# WHAT TO PRODUCE
Please put the lines of the material into a numbered list, leaving out blank lines and the pictures.

-- start DATA SHOWN --

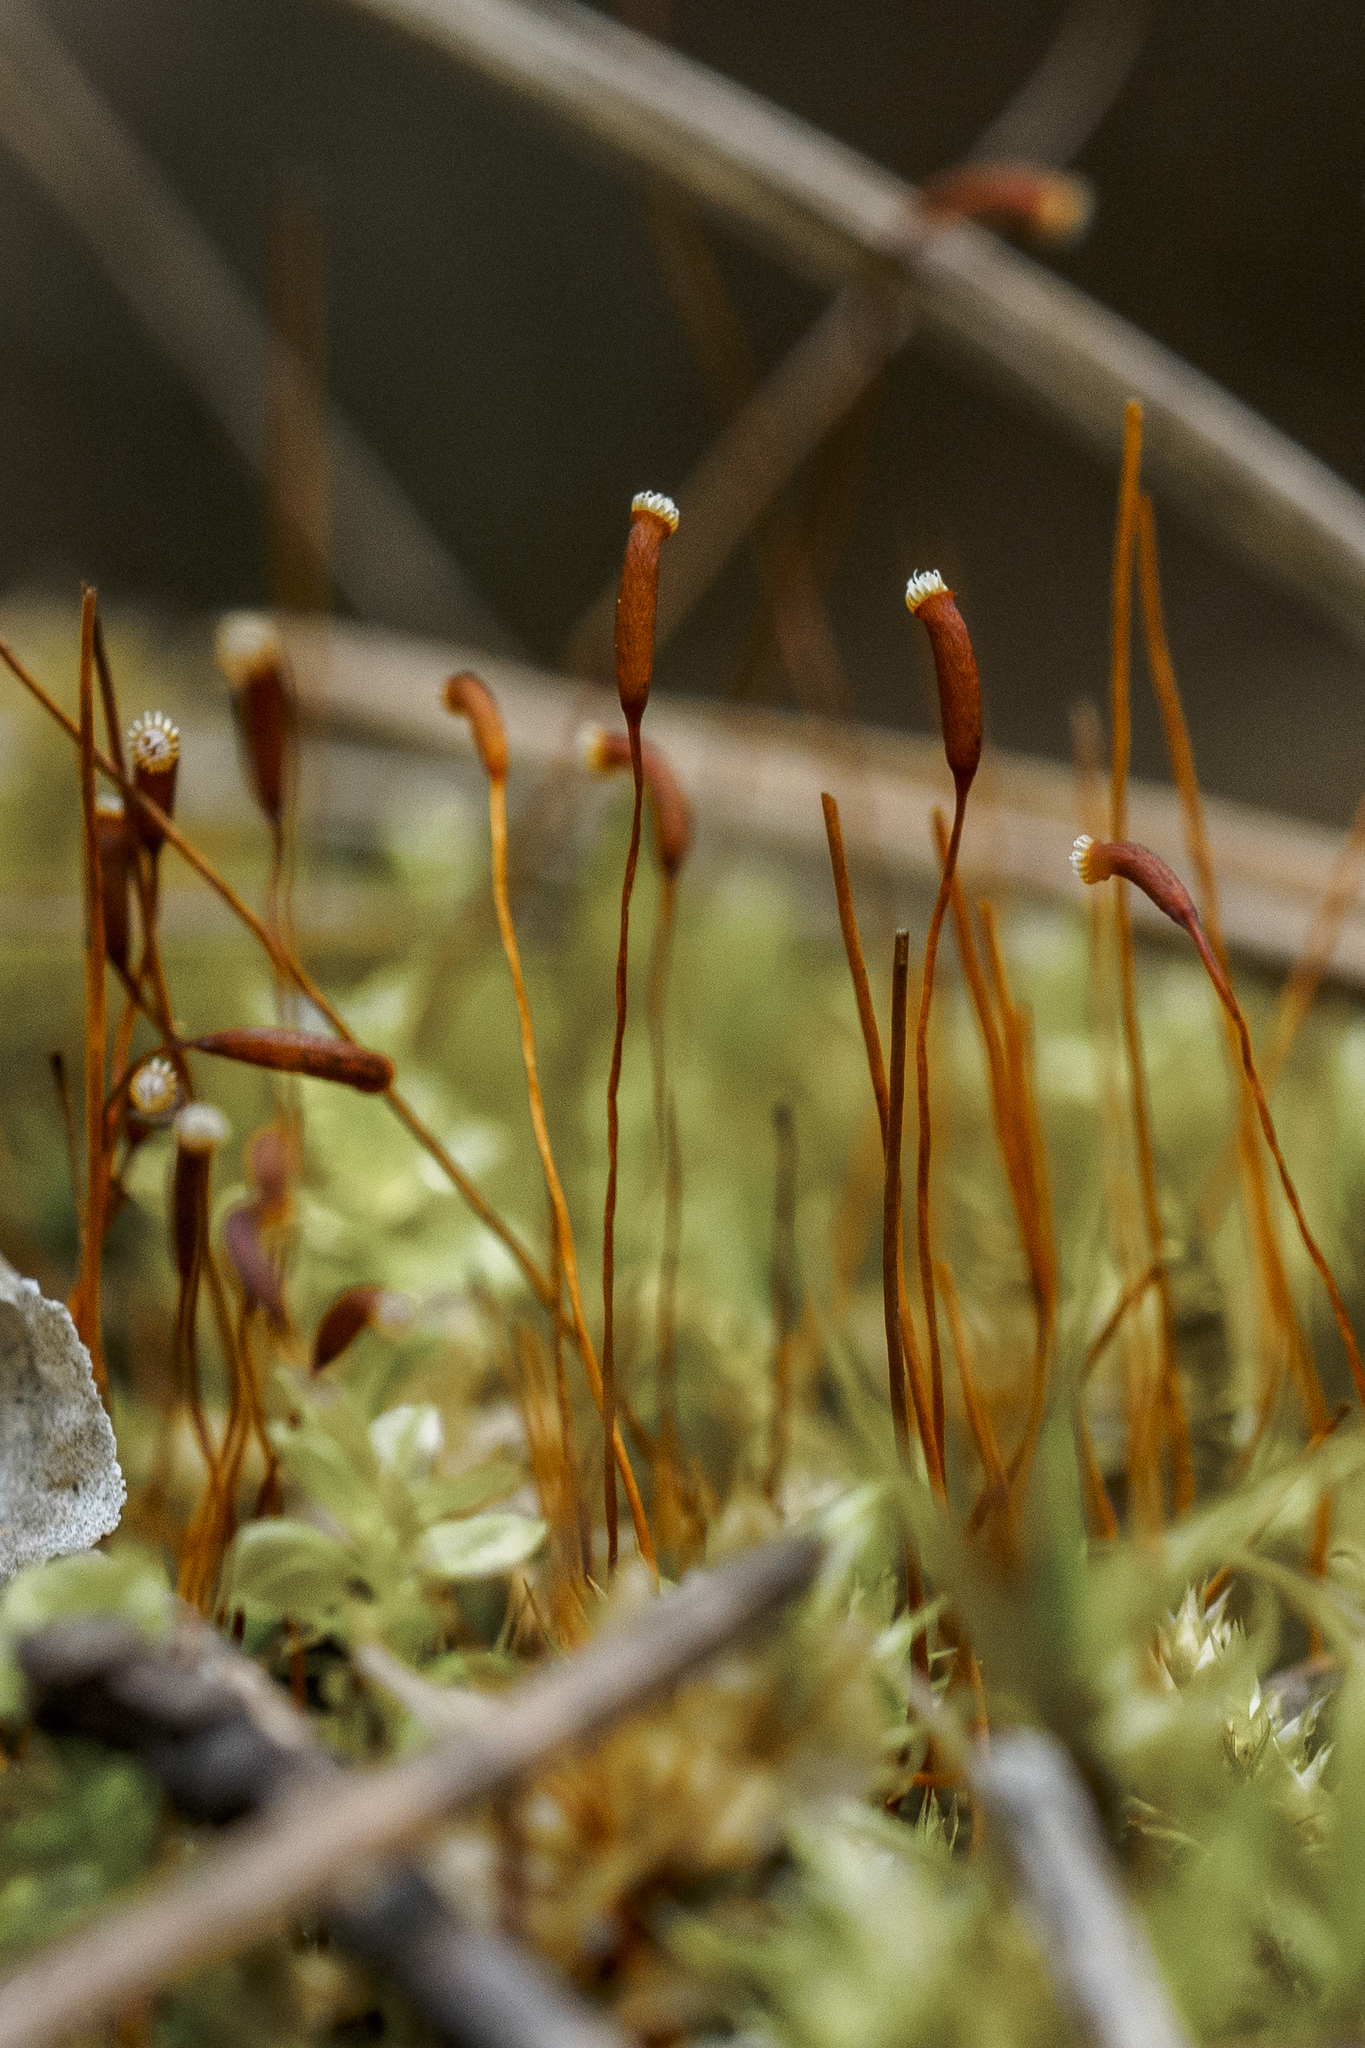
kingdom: Plantae
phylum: Bryophyta
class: Bryopsida
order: Hypnales
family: Callicladiaceae
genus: Callicladium
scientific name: Callicladium haldanianum
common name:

-- end DATA SHOWN --

# TASK RESULT
1. kingdom: Plantae
2. phylum: Bryophyta
3. class: Bryopsida
4. order: Hypnales
5. family: Callicladiaceae
6. genus: Callicladium
7. scientific name: Callicladium haldanianum
8. common name:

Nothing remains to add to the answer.